Brief:
Pictures in the entries below are to be left out; otherwise, reproduce exactly the lines from the first through the line containing "Rendered at 2001 by 1125 pixels.".

◆ ◆ ◆

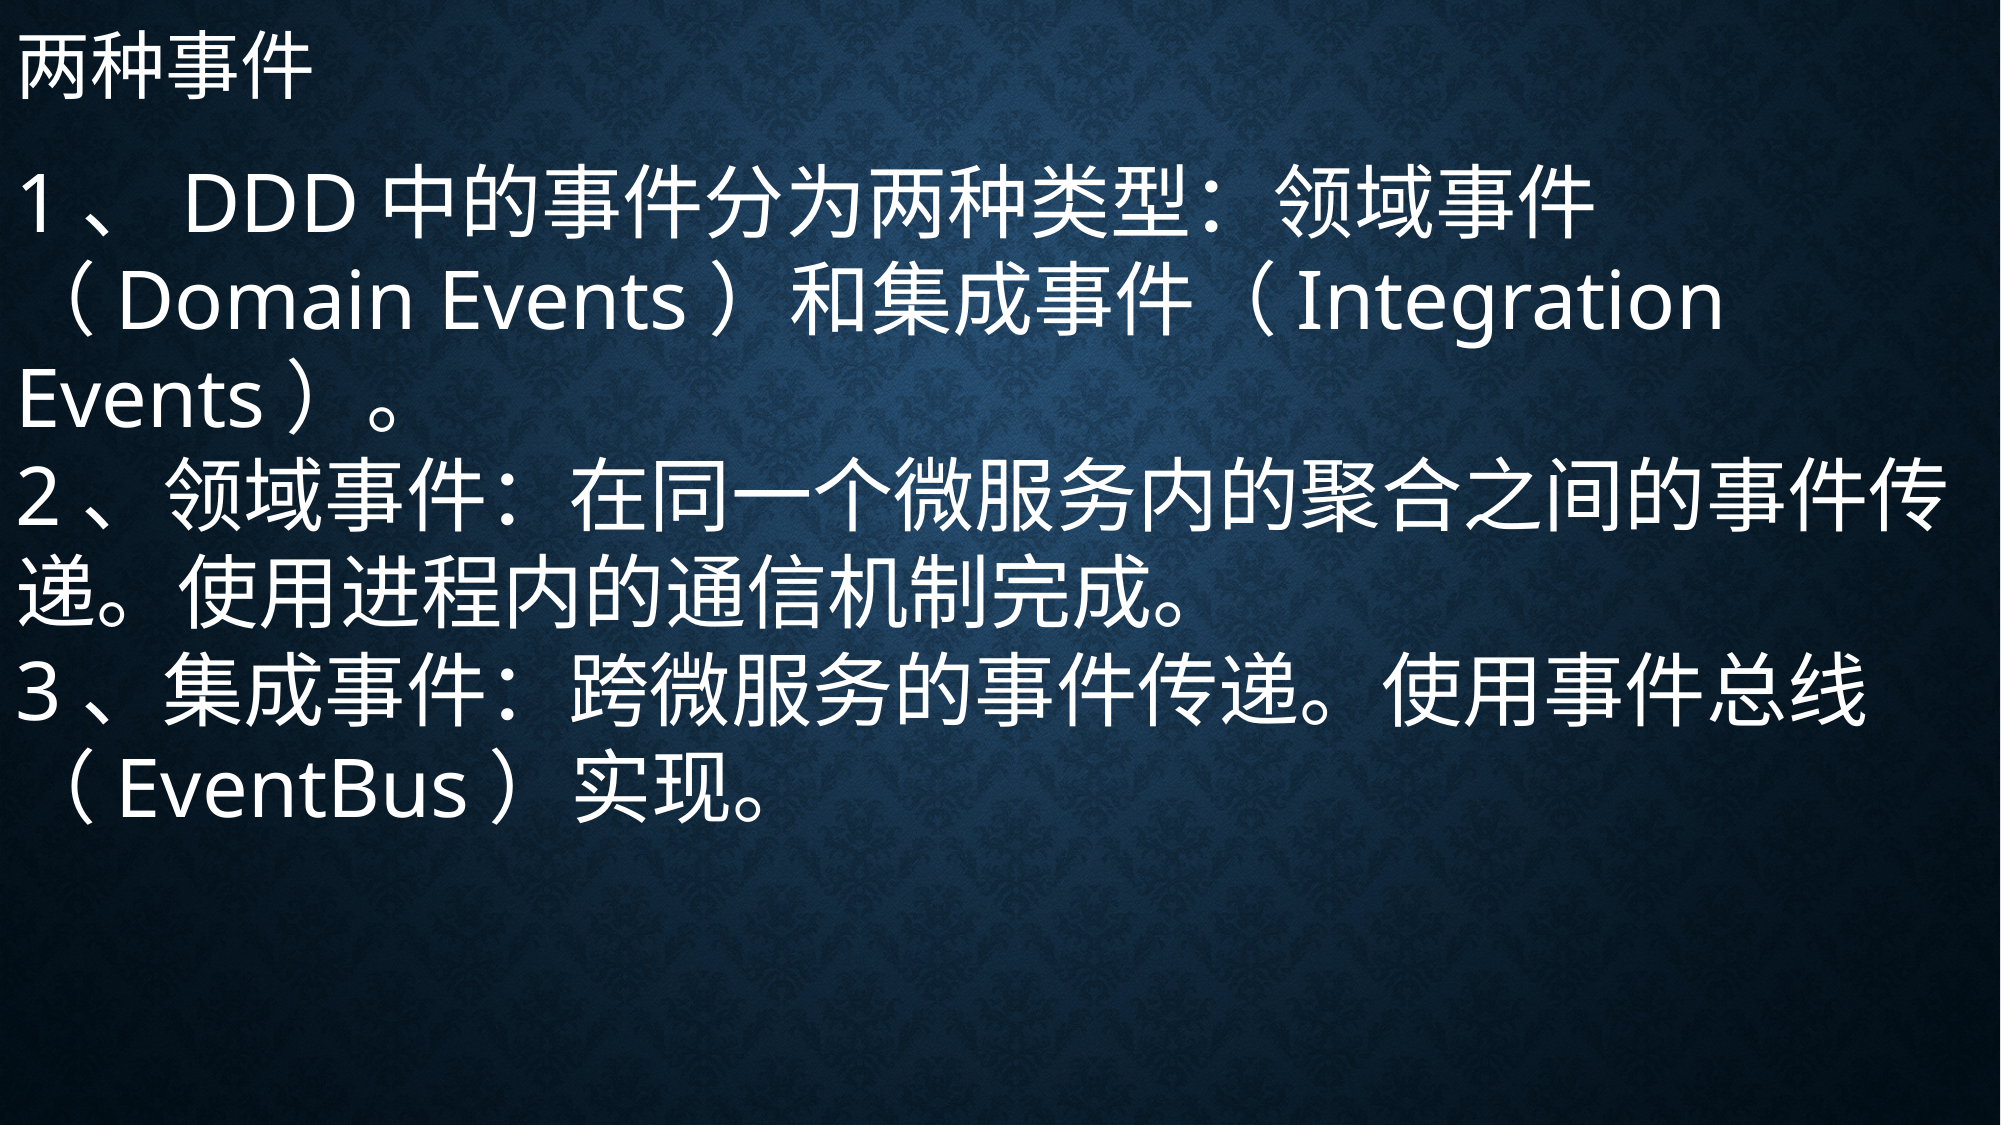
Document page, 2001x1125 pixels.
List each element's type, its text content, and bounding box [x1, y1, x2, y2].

text_box 1、DDD中的事件分为两种类型：领域事件（Domain Events）和集成事件（Integration Events）。 2、领域事件：在同一个微服务内的聚合之间的事件传递。使用进程内的通信机制完成。 3、集成事件：跨微服务的事件传递。使用事件总线（EventBus）实现。 [0, 143, 2000, 1115]
list 两种事件 [0, 10, 1959, 122]
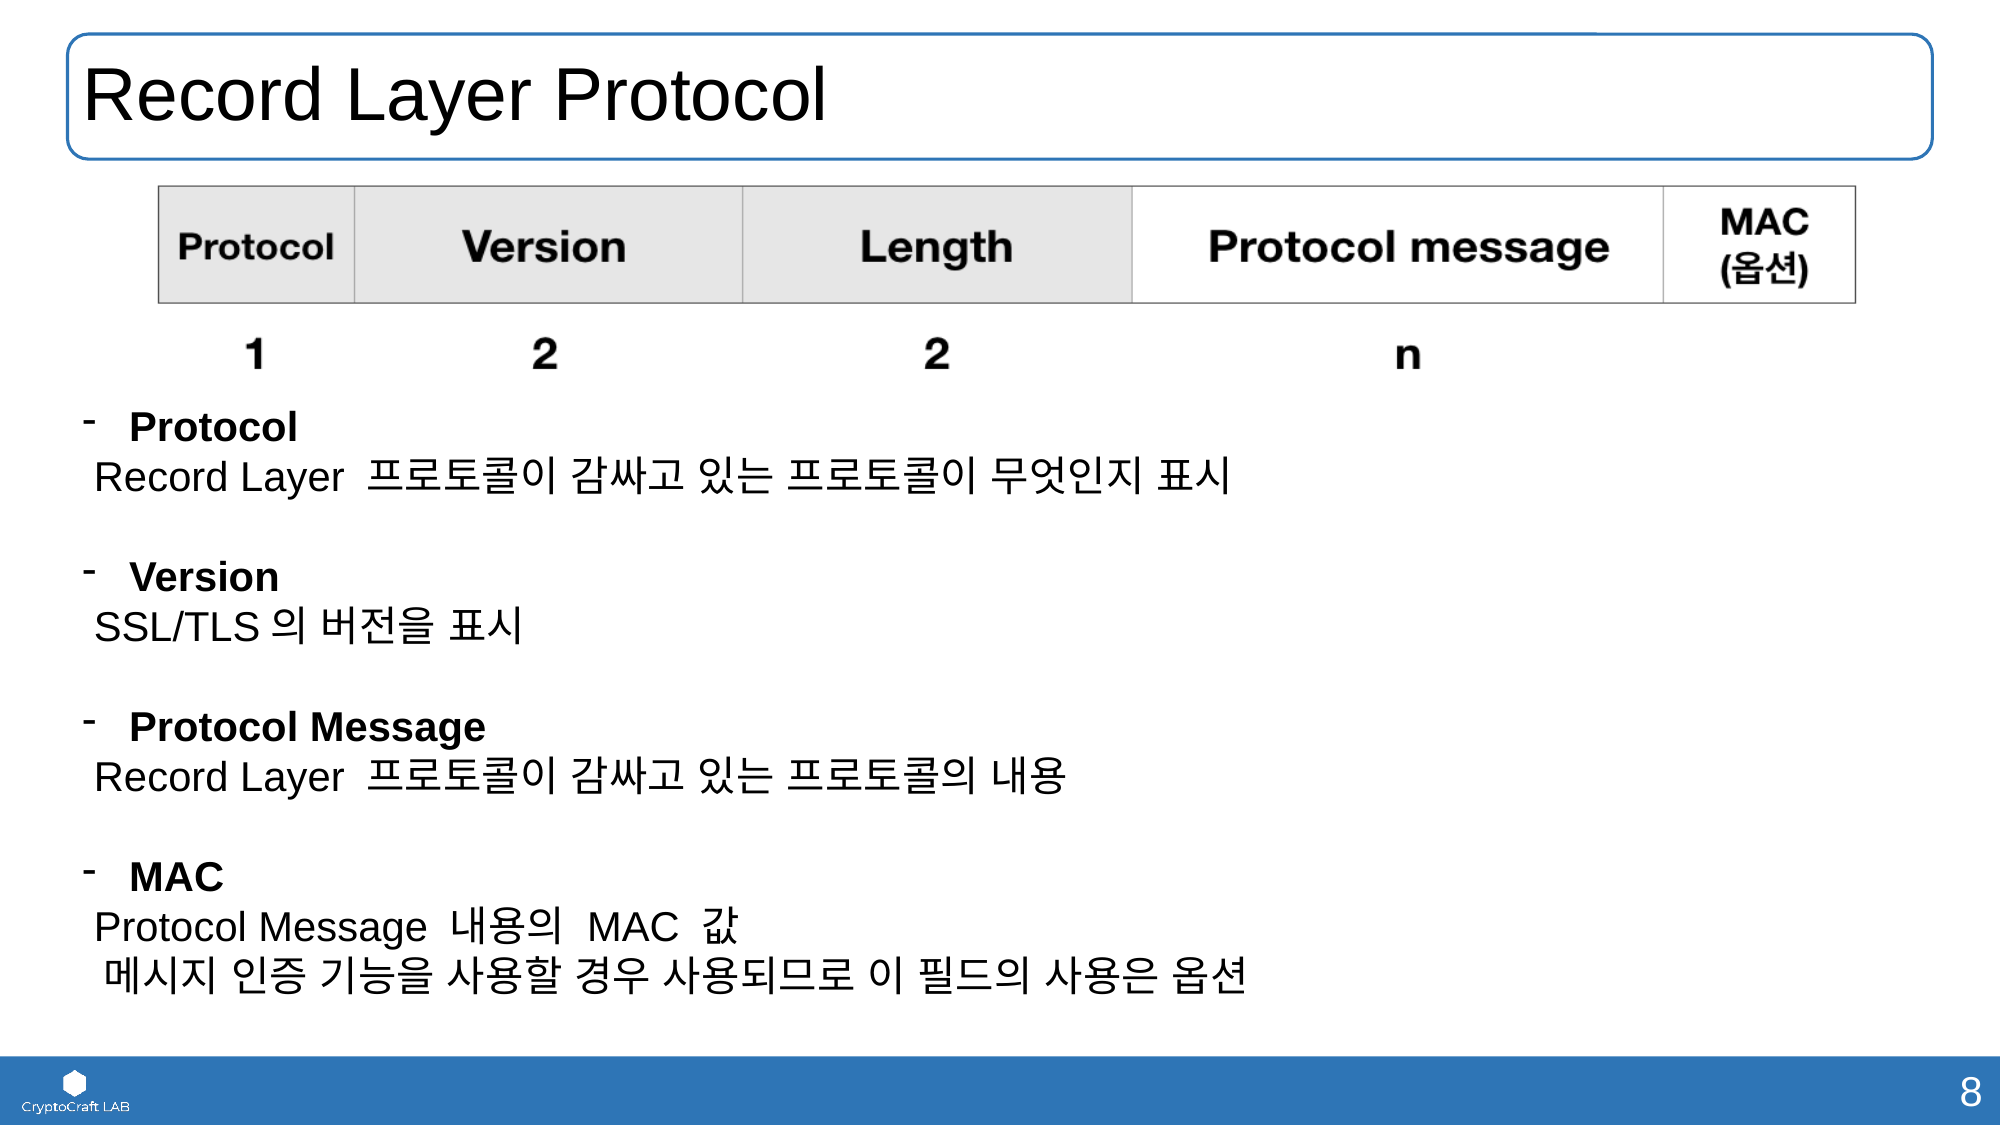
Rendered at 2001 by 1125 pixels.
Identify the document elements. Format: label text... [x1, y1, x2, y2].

text_box Protocol Record Layer 프로토콜이 감싸고 있는 프로토콜이 무엇인지 표시 Version SSL/TLS의 버전을 표시 Protocol Message Record Layer 프로토콜이 감싸고 있는 프로토콜의 내용 MAC Protocol Message 내용의 MAC 값 메시지 인증 기능을 사용할 경우 사용되므로 이 필드의 사용은 옵션 [67, 392, 1933, 1058]
title Record Layer Protocol [67, 34, 1933, 160]
picture [149, 177, 1864, 374]
picture [13, 1061, 138, 1123]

◆ ◆ ◆

Exercise output:
Document page, 2001x1125 pixels.
List each element's type, its text content, and bounding box [x1, y1, x2, y2].

text_box 1、DDD中的事件分为两种类型：领域事件（Domain Events）和集成事件（Integration Events）。 2、领域事件：在同一个微服务内的聚合之间的事件传递。使用进程内的通信机制完成。 3、集成事件：跨微服务的事件传递。使用事件总线（EventBus）实现。 [0, 143, 2000, 1115]
list 两种事件 [0, 10, 1959, 122]
Rendered at 2001 by 1125 pixels.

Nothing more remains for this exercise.